Issue 2: Is there an arguable case that the General Division made an error of fact by ignoring evidence about why the Claimant did not file a request for reconsideration of the second application in a timely manner?

[16] There is no arguable case that the General Division made an error of fact by ignoring evidence about why the Claimant did not file a request for reconsideration of the second application in a timely manner. This question was not material and, therefore, the General Division decision did not mention it.

[17] In the application for leave to appeal, the Claimant clarifies that he delayed his request for reconsideration of the Minister’s decision to deny his second application for disability benefits because a paralegal advised him that the request for reconsideration would not be successful.

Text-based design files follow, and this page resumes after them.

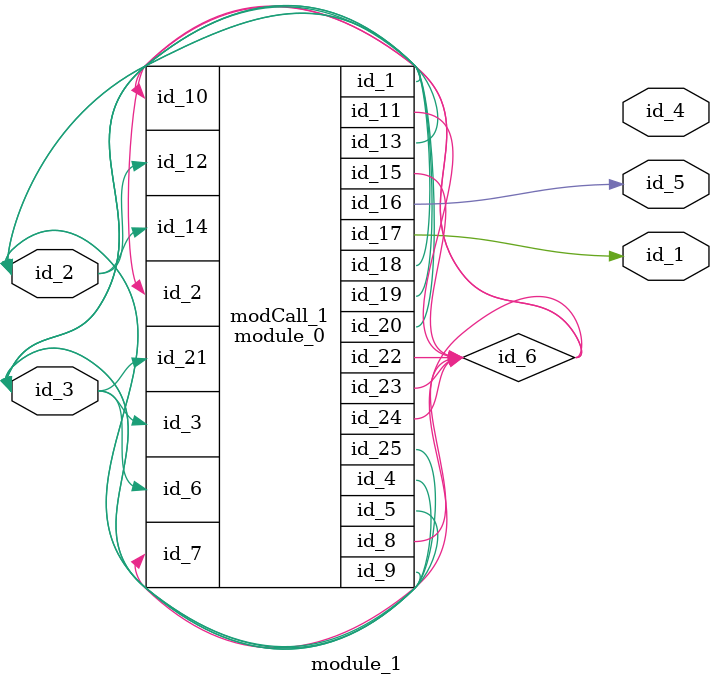
<source format=v>
module module_0 (
    id_1,
    id_2,
    id_3,
    id_4,
    id_5,
    id_6,
    id_7,
    id_8,
    id_9,
    id_10,
    id_11,
    id_12,
    id_13,
    id_14,
    id_15,
    id_16,
    id_17,
    id_18,
    id_19,
    id_20,
    id_21,
    id_22,
    id_23,
    id_24,
    id_25
);
  output wire id_25;
  inout wire id_24;
  inout wire id_23;
  inout wire id_22;
  input wire id_21;
  inout wire id_20;
  output wire id_19;
  inout wire id_18;
  output wire id_17;
  output wire id_16;
  inout wire id_15;
  input wire id_14;
  inout wire id_13;
  input wire id_12;
  inout wire id_11;
  input wire id_10;
  inout wire id_9;
  inout wire id_8;
  input wire id_7;
  input wire id_6;
  inout wire id_5;
  inout wire id_4;
  input wire id_3;
  input wire id_2;
  inout wire id_1;
  assign id_9 = 1;
endmodule
module module_1 (
    id_1,
    id_2,
    id_3,
    id_4,
    id_5
);
  output wire id_5;
  output wire id_4;
  inout wire id_3;
  inout wire id_2;
  output wire id_1;
  wire id_6;
  module_0 modCall_1 (
      id_3,
      id_6,
      id_3,
      id_2,
      id_3,
      id_3,
      id_6,
      id_6,
      id_3,
      id_6,
      id_6,
      id_2,
      id_2,
      id_2,
      id_6,
      id_5,
      id_1,
      id_3,
      id_3,
      id_2,
      id_3,
      id_6,
      id_6,
      id_6,
      id_2
  );
endmodule

</source>
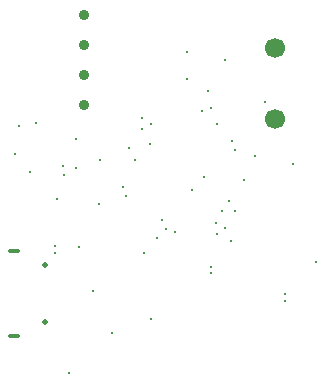
<source format=gbr>
%TF.GenerationSoftware,Altium Limited,Altium Designer,20.0.13 (296)*%
G04 Layer_Color=0*
%FSLAX25Y25*%
%MOIN*%
%TF.FileFunction,Plated,1,2,PTH,Drill*%
%TF.Part,Single*%
G01*
G75*
%TA.AperFunction,ComponentDrill*%
%ADD118C,0.03543*%
%ADD119C,0.01968*%
%ADD120O,0.03937X0.01575*%
%TA.AperFunction,ViaDrill,NotFilled*%
%ADD121C,0.01200*%
%ADD122C,0.06693*%
D118*
X28500Y101000D02*
D03*
Y111000D02*
D03*
Y121000D02*
D03*
Y131000D02*
D03*
D119*
X15606Y28453D02*
D03*
Y47547D02*
D03*
D120*
X5173Y23728D02*
D03*
Y52272D02*
D03*
D121*
X75500Y60000D02*
D03*
X73000Y58000D02*
D03*
X77500Y55500D02*
D03*
X77000Y69000D02*
D03*
X74500Y65500D02*
D03*
X72500Y61500D02*
D03*
X79000Y65500D02*
D03*
X78000Y89000D02*
D03*
X75500Y116000D02*
D03*
X73000Y94500D02*
D03*
X26000Y89500D02*
D03*
Y80000D02*
D03*
X56000Y59500D02*
D03*
X54500Y62500D02*
D03*
X12500Y95000D02*
D03*
X53000Y56500D02*
D03*
X43500Y86500D02*
D03*
X45500Y82500D02*
D03*
X23500Y11500D02*
D03*
X106000Y48500D02*
D03*
X98382Y81118D02*
D03*
X79000Y86000D02*
D03*
X63000Y109500D02*
D03*
X85500Y84000D02*
D03*
X50500Y88000D02*
D03*
X48000Y93000D02*
D03*
X34000Y82500D02*
D03*
X59000Y58500D02*
D03*
X82000Y76000D02*
D03*
X68000Y99000D02*
D03*
X63000Y118500D02*
D03*
X47900Y96400D02*
D03*
X19500Y69500D02*
D03*
X51000Y94500D02*
D03*
X7000Y94000D02*
D03*
X33500Y68000D02*
D03*
X70000Y105500D02*
D03*
X71000Y100000D02*
D03*
X89000Y102000D02*
D03*
X64500Y72500D02*
D03*
X68500Y77000D02*
D03*
X10500Y78500D02*
D03*
X21500Y80500D02*
D03*
X51000Y29500D02*
D03*
X19000Y54000D02*
D03*
Y51500D02*
D03*
X22000Y77500D02*
D03*
X42500Y70500D02*
D03*
X41500Y73500D02*
D03*
X71000Y47000D02*
D03*
Y45000D02*
D03*
X95500Y35500D02*
D03*
Y38000D02*
D03*
X31500Y39000D02*
D03*
X27000Y53500D02*
D03*
X38000Y25000D02*
D03*
X48500Y51600D02*
D03*
X5500Y84500D02*
D03*
D122*
X92283Y96189D02*
D03*
Y119811D02*
D03*
%TF.MD5,904ffd7dbab2bec5097e75c3298a8514*%
M02*

</source>
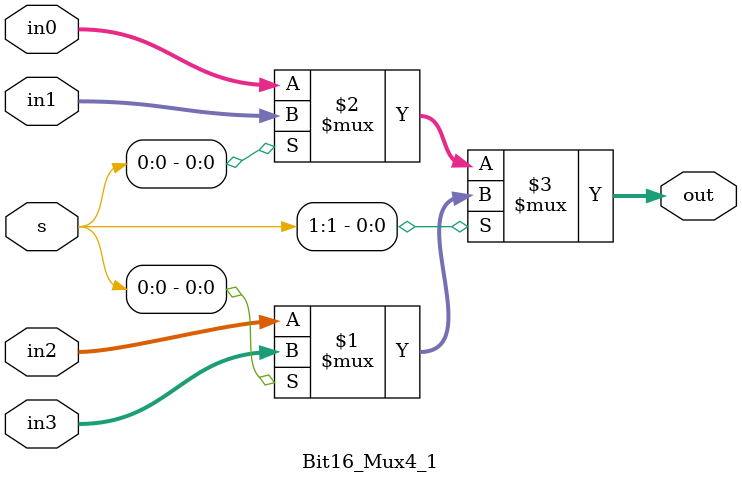
<source format=v>
/********************************************************************************************************
/		MODULE: Bit16_Mux4_1
/		PURPOSE: Take 4 16 bit inputs and select between them based on a select code
/
/		INPUTS: in0 - Input 0 00
/				in1 - Input 1 01
/				in2 - Input 2 10
/				in3 - Input 3 11
/				s[1:0] - Select Code
/
/		OUTPUTS: out[15:0] - output of mux
********************************************************************************************************/
module Bit16_Mux4_1 (in0, in1, in2, in3, s, out);
input [15:0] in0;
input [15:0] in1;
input [15:0] in2;
input [15:0] in3;
input [1:0] s;

output [15:0] out;

assign out = s[1] ? (s[0] ? in3 : in2) : (s[0] ? in1 : in0);

endmodule 
</source>
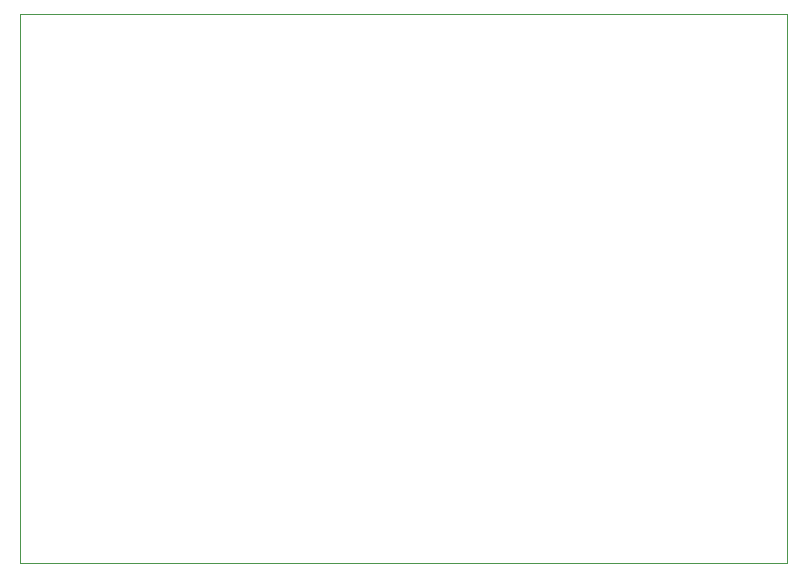
<source format=gbr>
%TF.GenerationSoftware,KiCad,Pcbnew,8.0.8*%
%TF.CreationDate,2025-02-27T22:51:06-05:00*%
%TF.ProjectId,Balanced Polarimeter,42616c61-6e63-4656-9420-506f6c617269,rev?*%
%TF.SameCoordinates,Original*%
%TF.FileFunction,Profile,NP*%
%FSLAX46Y46*%
G04 Gerber Fmt 4.6, Leading zero omitted, Abs format (unit mm)*
G04 Created by KiCad (PCBNEW 8.0.8) date 2025-02-27 22:51:06*
%MOMM*%
%LPD*%
G01*
G04 APERTURE LIST*
%TA.AperFunction,Profile*%
%ADD10C,0.050000*%
%TD*%
G04 APERTURE END LIST*
D10*
X122000000Y-61500000D02*
X187000000Y-61500000D01*
X187000000Y-108000000D01*
X122000000Y-108000000D01*
X122000000Y-61500000D01*
M02*

</source>
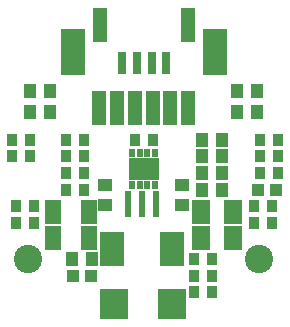
<source format=gts>
G04*
G04 #@! TF.GenerationSoftware,Altium Limited,Altium Designer,21.4.1 (30)*
G04*
G04 Layer_Color=8388736*
%FSLAX44Y44*%
%MOMM*%
G71*
G04*
G04 #@! TF.SameCoordinates,0EC16A28-EB20-4FD1-AB31-7886020AAA26*
G04*
G04*
G04 #@! TF.FilePolarity,Negative*
G04*
G01*
G75*
%ADD30R,0.9000X1.1000*%
%ADD31R,1.0000X1.2000*%
%ADD32R,1.2000X1.0000*%
%ADD33R,1.3500X2.0200*%
%ADD34R,1.0900X1.1300*%
%ADD35R,1.0000X1.0000*%
%ADD36R,0.5000X0.7250*%
%ADD37R,2.6500X1.8500*%
%ADD38R,1.2000X2.9000*%
%ADD39R,0.8000X1.9000*%
%ADD40R,1.2000X2.9000*%
%ADD41R,2.0000X4.0000*%
%ADD42R,0.6000X2.2000*%
%ADD43R,1.5800X2.0200*%
%ADD44R,2.4000X2.5000*%
%ADD45R,2.1050X2.9940*%
%ADD46C,2.4000*%
D30*
X160500Y175000D02*
D03*
X145500D02*
D03*
X102331Y132000D02*
D03*
X87330D02*
D03*
X102331Y175000D02*
D03*
X87330D02*
D03*
X102331Y160667D02*
D03*
X87330D02*
D03*
X210700Y45720D02*
D03*
X195700D02*
D03*
X246300Y104000D02*
D03*
X261301D02*
D03*
X45000D02*
D03*
X60000D02*
D03*
X266500Y146334D02*
D03*
X251500D02*
D03*
X56500Y160667D02*
D03*
X41500D02*
D03*
X56500Y175000D02*
D03*
X41500D02*
D03*
X87330Y146333D02*
D03*
X102331D02*
D03*
X266500Y160667D02*
D03*
X251500D02*
D03*
Y175000D02*
D03*
X266500D02*
D03*
X261301Y118500D02*
D03*
X246300D02*
D03*
X60000D02*
D03*
X45000D02*
D03*
X195700Y73660D02*
D03*
X210700D02*
D03*
Y59690D02*
D03*
X195700D02*
D03*
D31*
X231500Y216000D02*
D03*
X248500D02*
D03*
X231500Y198000D02*
D03*
X248500D02*
D03*
X56500Y216000D02*
D03*
X73500D02*
D03*
X56500Y198000D02*
D03*
X73500D02*
D03*
X91830Y73660D02*
D03*
X108830D02*
D03*
X219200Y132000D02*
D03*
X202200D02*
D03*
X219200Y146334D02*
D03*
X202200D02*
D03*
Y160667D02*
D03*
X219200D02*
D03*
X202200Y175000D02*
D03*
X219200D02*
D03*
D32*
X120000Y136500D02*
D03*
Y119500D02*
D03*
X184999Y136500D02*
D03*
Y119500D02*
D03*
D33*
X106080Y91400D02*
D03*
X76380D02*
D03*
X106080Y113900D02*
D03*
X76380D02*
D03*
D34*
X108030Y59690D02*
D03*
X92630D02*
D03*
D35*
X265000Y132250D02*
D03*
X250000D02*
D03*
D36*
X149458Y163915D02*
D03*
X155957D02*
D03*
X142957D02*
D03*
X162457D02*
D03*
X142957Y136665D02*
D03*
X149458D02*
D03*
X155957D02*
D03*
X162457D02*
D03*
D37*
X152707Y150290D02*
D03*
D38*
X190500Y272000D02*
D03*
X116000D02*
D03*
D39*
X159500Y240000D02*
D03*
X172000D02*
D03*
X147000D02*
D03*
X134500D02*
D03*
D40*
X190358Y201930D02*
D03*
X175357D02*
D03*
X160357D02*
D03*
X145358D02*
D03*
X130357D02*
D03*
X115358D02*
D03*
D41*
X212858Y248930D02*
D03*
X92857D02*
D03*
D42*
X163406Y120460D02*
D03*
X151406D02*
D03*
X139406D02*
D03*
D43*
X201100Y113900D02*
D03*
X228480D02*
D03*
X201100Y91400D02*
D03*
X228480D02*
D03*
D44*
X177040Y35370D02*
D03*
X128040D02*
D03*
D45*
X125730Y82360D02*
D03*
X176530D02*
D03*
D46*
X250800Y74000D02*
D03*
X54500D02*
D03*
M02*

</source>
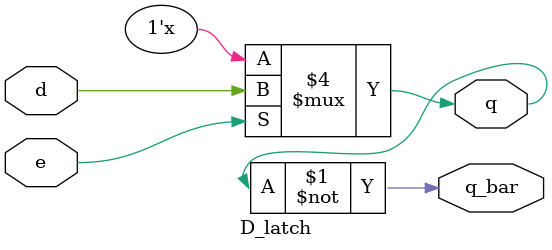
<source format=v>
`timescale 1ns / 1ps


module D_latch(input d,input e,output reg q,output q_bar);
assign q_bar=~q;
always@(*)begin

if(e)begin
q=d;
end

end
endmodule

</source>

[18] Because the Minister accepted the late request for reconsideration and the matter was then properly before the General Division,Footnote 5 the reasons why the reconsideration request was late are not relevant to the issues the General Division decided regarding whether the Claimant could challenge his eligibility for a pension benefit again. The General Division did not discuss the evidence in its decision. There is no arguable case that the General Division ignored the Claimant’s evidence about why he delayed in requesting reconsideration of the second application. The General Division did not discuss the evidence because it was not material to the issue it needed to decide. The General Division did not base its decision on any finding about the Claimant’s delay in requesting reconsideration because that was not relevant to the issues it had to decide. There is no arguable case for an error of fact.

[19] Generally speaking, the Claimant does not agree with the General Division’s decision because he takes the position that he had a severe and prolonged disability on or before the end of his MQP in 2008. However, for his appeal to proceed, the Claimant must raise an arguable case for an error under the DESDA in the General Division’s decision,Footnote 6 and he has not done that.

[20] The Appeal Division has also reviewed the record and is satisfied that the General Division did not ignore or misconstrue evidence in the case.Footnote 7 The General Division member asked relevant questions of the Claimant at the hearing in light of the legal tests involved, and while the Claimant provided answers to all of those questions, including a history of his medical situation and personal circumstances, not all of his answers needed to be discussed in the decision because the General Division ultimately found that it could not decide the issue of the Claimant’s eligibility for benefits over again. That matter had already been decided.

Conclusion

[21] The application for leave to appeal is refused.